Ao comentar sobre a sequência de jogos importantes que o São Paulo vinha enfrentando, Jadson disse que no time é preciso "matar um Leão por dia", esquecendo-se do sobrenome do seu treinador. A gafe repercutiu, é claro, mas não gerou qualquer mau-estar. Com o bom ambiente do São Paulo, Leão preferiu brincar com a frase.
"Como disse o Jadson, aqui tem que matar um Jadson por dia. E ainda tem o Luis Fabiano. Então aqui não é fácil", afirmou ele, comentando sobre as diferenças entre o futebol brasileiro e o ucraniano - Jadson veio do Shakthar Donetsk e até agora não se adaptou completamente ao time do Morumbi.
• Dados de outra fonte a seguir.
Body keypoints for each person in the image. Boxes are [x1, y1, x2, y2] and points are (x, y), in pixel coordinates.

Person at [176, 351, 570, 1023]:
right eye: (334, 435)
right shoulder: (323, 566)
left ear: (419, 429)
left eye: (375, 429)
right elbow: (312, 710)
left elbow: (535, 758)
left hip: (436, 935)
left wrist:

Segundo Leão, isso aconteceu por causa da baixa exigência em países em que o futebol não é tão tradicional como o Brasil. "O comprometimento é diferente. Você não sente que todo seu potencial é exigido. Você acaba desleixando porque o pouco que você faz já é muito", analisou o treinador são-paulino.
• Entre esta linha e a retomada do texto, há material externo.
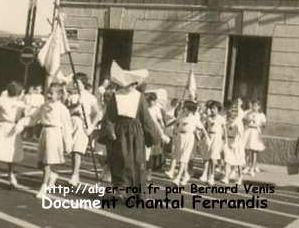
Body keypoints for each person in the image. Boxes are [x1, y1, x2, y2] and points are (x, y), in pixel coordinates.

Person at [98, 61, 160, 200]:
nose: (132, 86)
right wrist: (110, 131)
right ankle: (121, 190)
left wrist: (152, 136)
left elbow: (146, 118)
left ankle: (138, 193)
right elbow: (109, 116)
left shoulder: (140, 97)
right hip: (120, 132)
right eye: (130, 83)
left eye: (134, 84)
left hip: (136, 133)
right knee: (120, 160)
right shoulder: (116, 96)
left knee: (137, 161)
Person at [16, 83, 73, 198]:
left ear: (59, 95)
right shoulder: (43, 106)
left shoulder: (62, 108)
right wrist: (21, 123)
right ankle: (52, 176)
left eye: (51, 93)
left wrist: (68, 143)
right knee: (40, 163)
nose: (48, 95)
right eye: (48, 92)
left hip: (54, 134)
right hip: (44, 133)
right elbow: (33, 118)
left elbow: (67, 127)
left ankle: (44, 188)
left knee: (47, 163)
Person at [0, 82, 25, 191]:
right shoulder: (2, 100)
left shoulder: (20, 104)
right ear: (18, 92)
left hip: (13, 128)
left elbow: (28, 115)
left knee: (11, 154)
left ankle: (10, 176)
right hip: (3, 127)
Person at [67, 72, 101, 186]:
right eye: (74, 82)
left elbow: (98, 113)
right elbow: (66, 111)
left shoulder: (90, 97)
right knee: (72, 151)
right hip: (71, 123)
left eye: (78, 83)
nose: (75, 85)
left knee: (77, 150)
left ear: (83, 83)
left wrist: (91, 126)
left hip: (82, 125)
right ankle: (74, 174)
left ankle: (74, 175)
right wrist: (75, 106)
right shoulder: (71, 96)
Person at [171, 101, 209, 186]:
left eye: (186, 108)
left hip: (189, 138)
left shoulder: (194, 118)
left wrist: (207, 138)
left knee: (183, 158)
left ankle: (178, 177)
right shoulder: (181, 115)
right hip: (180, 137)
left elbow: (202, 128)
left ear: (191, 110)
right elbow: (176, 123)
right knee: (181, 158)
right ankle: (186, 176)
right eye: (184, 107)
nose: (184, 109)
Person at [202, 101, 225, 185]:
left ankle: (211, 176)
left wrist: (224, 141)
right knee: (207, 156)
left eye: (214, 108)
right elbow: (204, 128)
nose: (212, 110)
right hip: (209, 138)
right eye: (211, 108)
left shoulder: (221, 119)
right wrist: (203, 137)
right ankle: (206, 175)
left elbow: (224, 130)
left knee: (213, 157)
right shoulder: (208, 118)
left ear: (218, 110)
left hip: (217, 138)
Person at [221, 102, 245, 185]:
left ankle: (240, 177)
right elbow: (224, 133)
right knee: (227, 161)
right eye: (231, 112)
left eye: (235, 112)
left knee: (239, 162)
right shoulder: (226, 122)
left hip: (237, 145)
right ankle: (226, 177)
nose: (233, 113)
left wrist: (236, 143)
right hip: (228, 143)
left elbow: (241, 135)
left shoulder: (239, 123)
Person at [243, 100, 266, 176]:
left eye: (256, 106)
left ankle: (252, 168)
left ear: (259, 107)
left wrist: (259, 124)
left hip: (255, 132)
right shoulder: (248, 113)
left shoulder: (261, 115)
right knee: (247, 150)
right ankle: (246, 166)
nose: (254, 107)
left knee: (254, 151)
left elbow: (264, 125)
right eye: (253, 105)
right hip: (248, 131)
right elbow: (244, 121)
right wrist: (247, 121)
Apesar das críticas, Jadson teve um bom desempenho neste domingo. Ele atuou com mais liberdade para atacar e, apesar de não ter participado de nenhuma jogada decisiva, mostrou iniciativa e criou jogadas. Leão concordou com isso e acrescentou que Jadson tem evoluído: "ele já está mais adaptado ao Brasil, ao São Paulo como equipe e principalmente ao treinador", apostou.